Bougainville Cultural Tourism News : Central Bougainville Tourism Association (CBTA) will celebrate the Tamatama Festival 10th August 2022 in ARAWA Central Bougainville

” The tamatama has its own ancient folklore. In recent times it has earned its place amongst the traditional cuisine served both as entree’ and also thrown into the smorgasbord mix and fray of local and modern delicious dishes.

It owes its popularity to the delicate and caring hands of women in the close-knit village family households.”

Words and images below Simon Pentanu 

Tamatama is a local rich vegetarian dish slowly prepared by stirring fresh coconut oil over hardwood fire stoked under undamaged selected banana leaves or in tradition claypot  (kakasi’). It is entree’ on its own but has gradually found its way for pickings as part of many smorgasbords  amongst other garden food and seafood.

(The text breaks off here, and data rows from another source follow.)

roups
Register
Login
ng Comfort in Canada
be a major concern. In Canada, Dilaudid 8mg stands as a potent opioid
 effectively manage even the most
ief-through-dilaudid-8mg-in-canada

Best eaten hot to warm for a unique taste that caresses the pellet when eaten on its  own. Comes in straight up and down longish shapes, meatball sizes and, occasionally, in flat and roundish scone shaped finishes.

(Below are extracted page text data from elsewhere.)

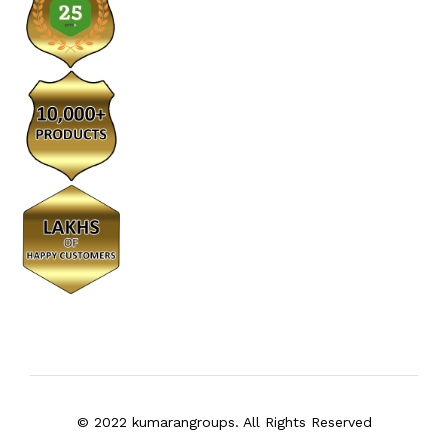
© 2022 kumarangroups. All Rights Reserved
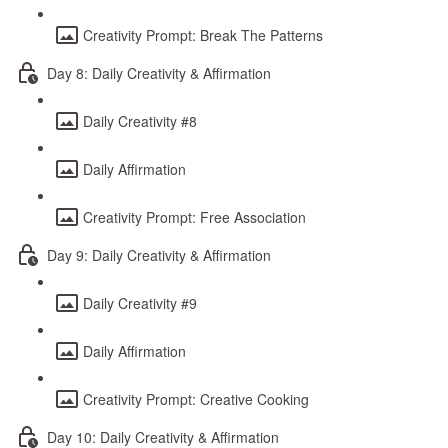
Creativity Prompt: Break The Patterns
Day 8: Daily Creativity & Affirmation
Daily Creativity #8
Daily Affirmation
Creativity Prompt: Free Association
Day 9: Daily Creativity & Affirmation
Daily Creativity #9
Daily Affirmation
Creativity Prompt: Creative Cooking
Day 10: Daily Creativity & Affirmation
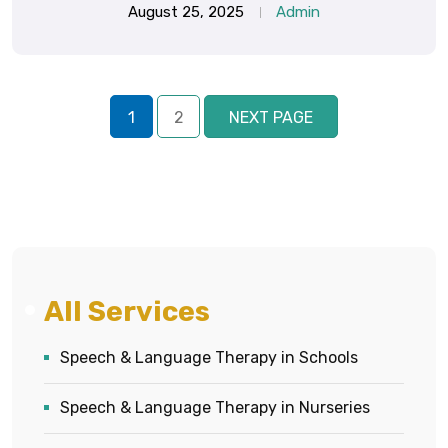
August 25, 2025
Admin
1
2
NEXT PAGE
All Services
Speech & Language Therapy in Schools
Speech & Language Therapy in Nurseries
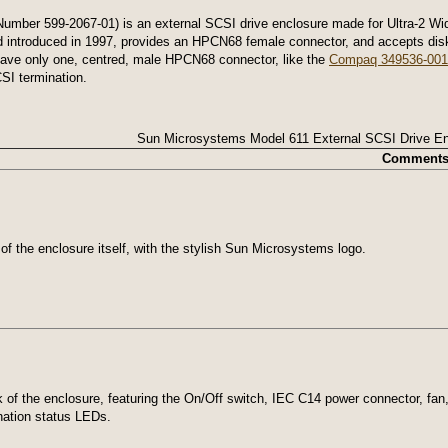
ber 599-2067-01) is an external SCSI drive enclosure made for Ultra-2 Wide 
d introduced in 1997, provides an HPCN68 female connector, and accepts disks
 have only one, centred, male HPCN68 connector, like the
Compaq 349536-001
SI termination.
Sun Microsystems Model 611 External SCSI Drive En
Comment
 of the enclosure itself, with the stylish Sun Microsystems logo.
of the enclosure, featuring the On/Off switch, IEC C14 power connector, fan
nation status LEDs.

Varities come in banana, taro and cassava prepared on their own or mixed in a single dish finish.

Rarely spared to last overnight as it slowly loses its freshness and taste. However, leftovers can be heated to get a roasted banana, taro or cassava taste but at this stage it is usually eaten for the feel of the remaining rich coconut oil and cream which still holds its taste at any temperaure.

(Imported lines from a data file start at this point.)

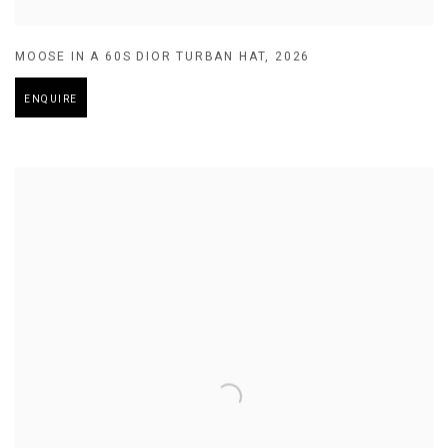
MOOSE IN A 60S DIOR TURBAN HAT
,
2026
ENQUIRE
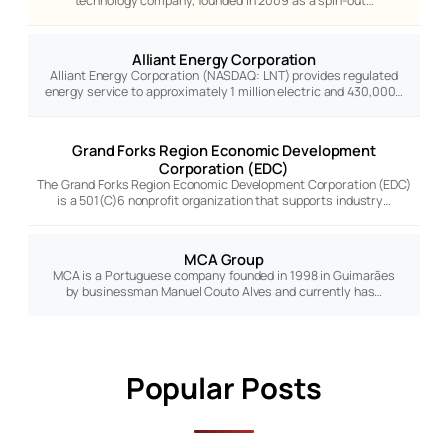
technology company, founded in 2009 as a spin-out…
Alliant Energy Corporation
Alliant Energy Corporation (NASDAQ: LNT) provides regulated
energy service to approximately 1 million electric and 430,000…
Grand Forks Region Economic Development
Corporation (EDC)
The Grand Forks Region Economic Development Corporation (EDC)
is a 501(C)6 nonprofit organization that supports industry…
MCA Group
MCA is a Portuguese company founded in 1998 in Guimarães
by businessman Manuel Couto Alves and currently has…
Popular Posts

In most cases it is prepared as an entree’ or to adorn other main local dishes as part of a group meal, usually provided on order or request.

The local Nasioi name is tama’ but has christened itself into a bit of a double whammy and moutful to be known these days more popularly as tamatama. In Torau where they differ slightly in both shapes and sizes but holding its own in taste it is known as pisu.

Toronisi refers to how the tama has been rolled and prepared ready to eat into this shape.

A local delicacy, tama(tama), an alluring banana pudding cooked in pure coconut cream presented on oiled cavendish banana leaves. This preparation is called Toronisi.

The kakasi’ (the dumpling version of tamatama) is the ultimate ambrosial Nasioi delicacy. It is organic, herbal, unadulterated and without foreign ingredients or condiments.
The coconut oil is from trees with the richest oily nuts collected by women. The oil is cooked and simmered down in earthen clay pot until it is matured, using select young leaves or fronds that also give a natural fragrance.
Kakasi’ is cooked and served out of traditional claypots.  It is one of traditional dishes, served at welcomes, reconciliations, feasts, anointing ceremonies, traditional weddings, and other special occasions.
The tamatama traditionally only comes in a variety of cooking bananas, taro and tapioca or cassava.
A tasty taro tama pudding pack Panguna style for a visiting group lunch at the old mine site.
Occasionally it is also done in sago in coconut cream stirred to ‘maturity’ (well cooked) as sago pudding
A birthday cake-like version quickly prepared for a birthday spread with, in addition to, or instead of, a birthday cake only in a family.
Finished in a scone shape this version is called ‘banang’, it literally means sitting. Mostly done to adorn village weddings, initiation ceremonies and served at visiting dignitaries events. This a photo from a visit by a diplomat to a village to deliver a community project.